DreamWorks CEO Jeffrey Katzenberg said their third quarter earnings were largely driven by the international box office success of Kungfu Panda 2, the number one grossing animated movie of the year and the fourth highest-grossing film worldwide. Kungfu Panda 2 in China alone raked in more than 600 million yuan ($94.49 million).
Katzenberg described the panda movie as DreamWork's love letter for China and said he will make more China-themed animations to pay tribute to China.
Moreover, DreamWorks is going to establish a permanent presence in China.
Beijing-based business magazine Caijing recently reported that DreamWorks plans to set up a joint venture studio in Shanghai as early as January 2012, with China Media Capital, Shanghai Media Group and other strategic investors.
A spokeswoman for DreamWorks said, "As it is an important market for us and one in which the DreamWorks Animation brand and products have tremendous value, we continue to explore opportunities in China."
According to the State Administration of Radio, Film and Television, China's box office in 2010 topped 10 billion yuan ($1.57 billion), growing by 64 percent compared to 2009. And China ranked 10th among the world's film markets, according to the 2011 Blue Book of China's Culture issued by the Chinese Academy of Social Sciences.
Han Sanping, President of the China Film Group, said China's box office is expected to reach 13.5 billion yuan ($2.13 billion) this year and 30-35 billion yuan ($4.72-5.51 billion) in the next five years.
While tapping the Chinese market will prove difficult, DreamWorks is optimistic. Having a small presence is better than having no presence in the world's fastest growing film market.
When it comes to the Chinese animation market, Disney's dominance has left little room for competitors.

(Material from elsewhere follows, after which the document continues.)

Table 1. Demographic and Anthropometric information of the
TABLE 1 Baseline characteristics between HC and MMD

Since Disney's flagship characters Mickey Mouse and Donald Duck made their debut on China's state-run CCTV in 1986, the international entertainment giant has set up three branches on China's mainland.
On April 8, Shanghai Disneyland broke ground and is slated to open by 2016. Disney already has a theme park in Hong Kong, making China the first country outside the United States to boast two of the world-renowned resorts.

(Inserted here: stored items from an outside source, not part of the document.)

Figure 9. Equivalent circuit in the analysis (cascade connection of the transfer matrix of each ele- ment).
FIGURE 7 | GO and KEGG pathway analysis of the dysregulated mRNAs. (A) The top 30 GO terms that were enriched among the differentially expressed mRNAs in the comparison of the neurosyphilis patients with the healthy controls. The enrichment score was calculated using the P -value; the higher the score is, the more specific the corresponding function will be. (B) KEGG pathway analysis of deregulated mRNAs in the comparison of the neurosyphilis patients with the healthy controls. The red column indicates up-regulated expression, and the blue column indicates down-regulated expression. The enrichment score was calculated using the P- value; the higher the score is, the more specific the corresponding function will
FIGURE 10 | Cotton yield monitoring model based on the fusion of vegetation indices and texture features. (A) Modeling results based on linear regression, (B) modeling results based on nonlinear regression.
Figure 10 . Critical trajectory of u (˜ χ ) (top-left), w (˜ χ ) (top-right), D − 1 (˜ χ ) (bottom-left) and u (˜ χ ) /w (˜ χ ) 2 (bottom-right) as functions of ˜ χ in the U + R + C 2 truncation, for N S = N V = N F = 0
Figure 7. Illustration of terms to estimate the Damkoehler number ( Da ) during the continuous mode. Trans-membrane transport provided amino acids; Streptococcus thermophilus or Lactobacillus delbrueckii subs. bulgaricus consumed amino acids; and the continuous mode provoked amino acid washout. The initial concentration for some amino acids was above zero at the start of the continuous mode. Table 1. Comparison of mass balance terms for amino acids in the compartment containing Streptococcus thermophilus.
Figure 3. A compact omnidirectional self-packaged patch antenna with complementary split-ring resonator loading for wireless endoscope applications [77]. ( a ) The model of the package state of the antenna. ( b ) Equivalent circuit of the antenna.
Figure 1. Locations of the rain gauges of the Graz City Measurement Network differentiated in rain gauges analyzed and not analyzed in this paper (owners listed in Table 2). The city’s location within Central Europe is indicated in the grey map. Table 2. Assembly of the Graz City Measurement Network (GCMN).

Today Disney's business in China covers movies, publications, franchised products, ice rinks, language schools and resorts.
While Disney is trying to introduce its U.S. cartoon characters and products to China, DreamWorks is obviously taking another path.
DreamWorks has been a master of telling stories about China by integrating Chinese elements and international views.
Katzenberg said that he has been reading Chinese fairy tales and draws inspiration from them.
DreamWorks has been and will bring the cartoon characters originated from Chinese culture to the world, said Caijing.
In the new studio, which will be set up in Shanghai with Chinese investors, the Chinese side will have a controlling stake, according to Caijing.
The joint venture will focus on technology research and development and also cooperate with Chinese film companies to co-produce animated feature films that cater to the Chinese market.
The joint venture will invest a total of $2 billion over the next five years, which will be shared equally by DreamWorks and its Chinese partners.
DreamWorks may use the success of its Kungfu Panda film series as subject matter for the studio and it plans to release its first blockbuster animated feature in 2015, according to Caijing.